DuckDuckGo, founded in 2008, has sought to occupy a niche in the internet search space by committing to protect privacy of its users.

This mission was examined this month in a story by Recode of Vox Media, which looked at DuckDuckGo’s decision to join other big tech companies in declassified websites that spread Russian disinformation, a contentious issue for its more politically conservative users. The New York Times communicated in February on how DuckDuckGo became a popular internet search platform for conspiracy theorists and right-wing social media influencers.

Recent leaderboards put DuckDuckGo seventh in search tools around the world behind market leaders like Alphabet’s Google and Microsoft Corp’s Bing.

Prior to joining DuckDuckGo, Gray spent half a dozen years as an enforcement attorney for the Federal Trade Commission in Washington, where she worked on the first consumer privacy sanction case against Google.

Google has been criticized by DuckDuckGo founder and CEO Gabriel Weinberg, who has speak over the internet search giant’s allegedly anti-competitive business practices and how it tracks user data offer targeted advertisements.

Internal turnover

DuckDuckGo’s only remaining in-house attorney appears to be associate general counsel Amy Shepherd, a former attorney for Freddie Mac and the U.S. Securities and Exchange Commission, who was hired by the company last year.
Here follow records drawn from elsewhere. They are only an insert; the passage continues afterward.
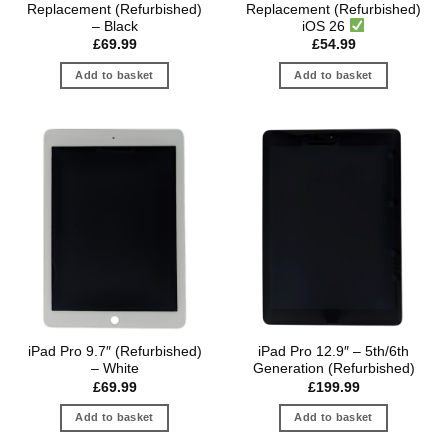
Replacement (Refurbished)
Replacement (Refurbished)
– Black
iOS 26
£
69.99
£
54.99
Add to basket
Add to basket
iPad Pro 9.7″ (Refurbished)
iPad Pro 12.9″ – 5th/6th
– White
Generation (Refurbished)
£
69.99
£
199.99
Add to basket
Add to basket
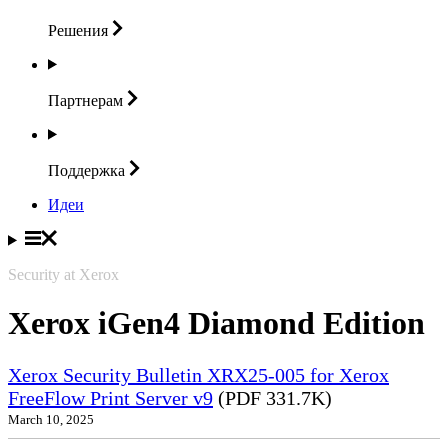
Решения
Партнерам
Поддержка
Идеи
Security at Xerox
Xerox iGen4 Diamond Edition
Xerox Security Bulletin XRX25-005 for Xerox
FreeFlow Print Server v9
(PDF 331.7K)
March 10, 2025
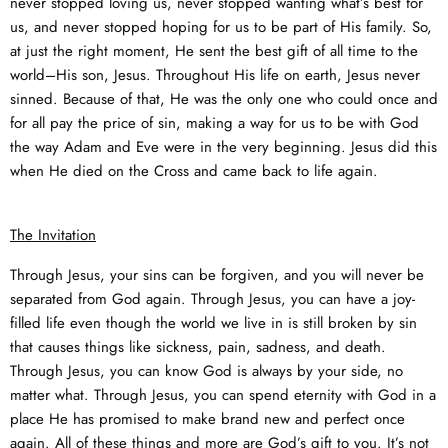
never stopped loving us, never stopped wanting what’s best for
us, and never stopped hoping for us to be part of His family. So,
at just the right moment, He sent the best gift of all time to the
world–His son, Jesus. Throughout His life on earth, Jesus never
sinned. Because of that, He was the only one who could once and
for all pay the price of sin, making a way for us to be with God
the way Adam and Eve were in the very beginning. Jesus did this
when He died on the Cross and came back to life again.
The Invitation
Through Jesus, your sins can be forgiven, and you will never be
separated from God again. Through Jesus, you can have a joy-
filled life even though the world we live in is still broken by sin
that causes things like sickness, pain, sadness, and death.
Through Jesus, you can know God is always by your side, no
matter what. Through Jesus, you can spend eternity with God in a
place He has promised to make brand new and perfect once
again. All of these things and more are God’s gift to you. It’s not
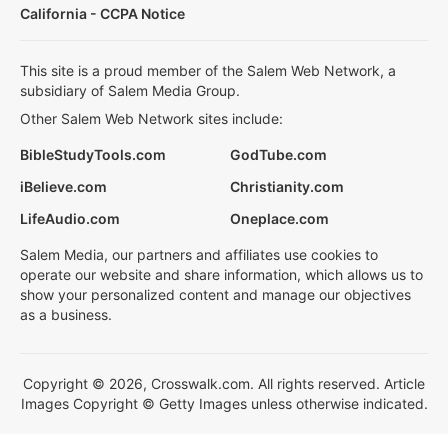
California - CCPA Notice
This site is a proud member of the Salem Web Network, a
subsidiary of Salem Media Group.
Other Salem Web Network sites include:
BibleStudyTools.com
GodTube.com
iBelieve.com
Christianity.com
LifeAudio.com
Oneplace.com
Salem Media, our partners and affiliates use cookies to
operate our website and share information, which allows us to
show your personalized content and manage our objectives
as a business.
Copyright © 2026, Crosswalk.com. All rights reserved. Article
Images Copyright © Getty Images unless otherwise indicated.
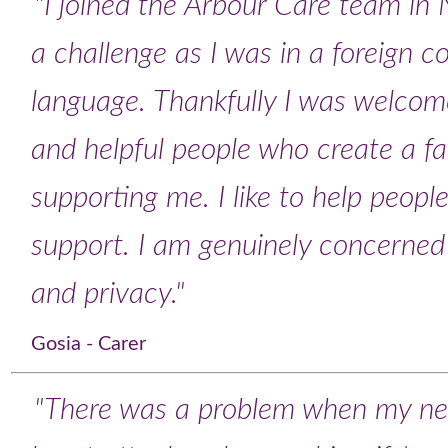
"I joined the Arbour Care team in 
a challenge as I was in a foreign 
language. Thankfully I was welcome
and helpful people who create a f
supporting me. I like to help peopl
support. I am genuinely concerned f
and privacy."
Gosia - Carer
"There was a problem when my ne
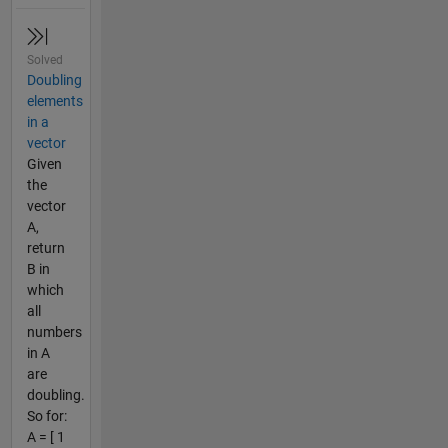
Solved
Doubling
elements
in a
vector
Given
the
vector
A,
return
B in
which
all
numbers
in A
are
doubling.
So for:
A = [ 1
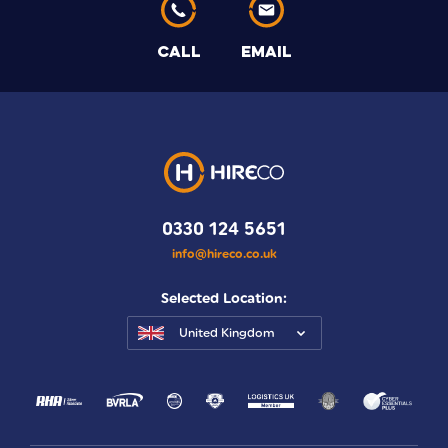
CALL
EMAIL
0330 124 5651
info@hireco.co.uk
Selected Location:
United Kingdom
Shepherd did not respond to a request for comment.

She joined DuckDuckgo last September, around the same time Gray left the suburban Philadelphia-based company. Shepherd previously served as general counsel for the Air-Conditioning, Heating, and Refrigeration Institute and the Good Food Institute, two nonprofit organizations based in Arlington, Virginia.

Public records show that DuckDuckGo, whose official corporate name is Duck Duck Go Inc., turned to Baker & Hostetler to handle the branding work. Gray, the company’s former general counsel, previously worked at that law firm.

Bloomberg Law data shows that Cohen & Gresser presented DuckDuckGo’s only appearance in US federal court, a antitrust case against Google.

Katherine McInnis, the company’s senior director of US public policy, registered as federal lobbyist for DuckDuckGo in February. She said by email that the company had no comment on her legal and public policy leadership.

First Head of Basecamp Legal

Phillips, DuckDuckGo’s newest senior counsel, is now Basecamp’s first-ever chief legal officer, formerly known as 37signals. Jason Fried, co-founder and CEO of the private company, has confirmed his hiring.

The former Perkins Coie partner spent five years internally at Yahoo Corp. and a year as a senior attorney for the Electronic Frontier Foundation.

Prior to joining DuckDuckGo in late 2020, Phillips spent over two years as a legal council for the Mozilla Foundation, the San Francisco-based nonprofit arm of software company Mozilla Corp.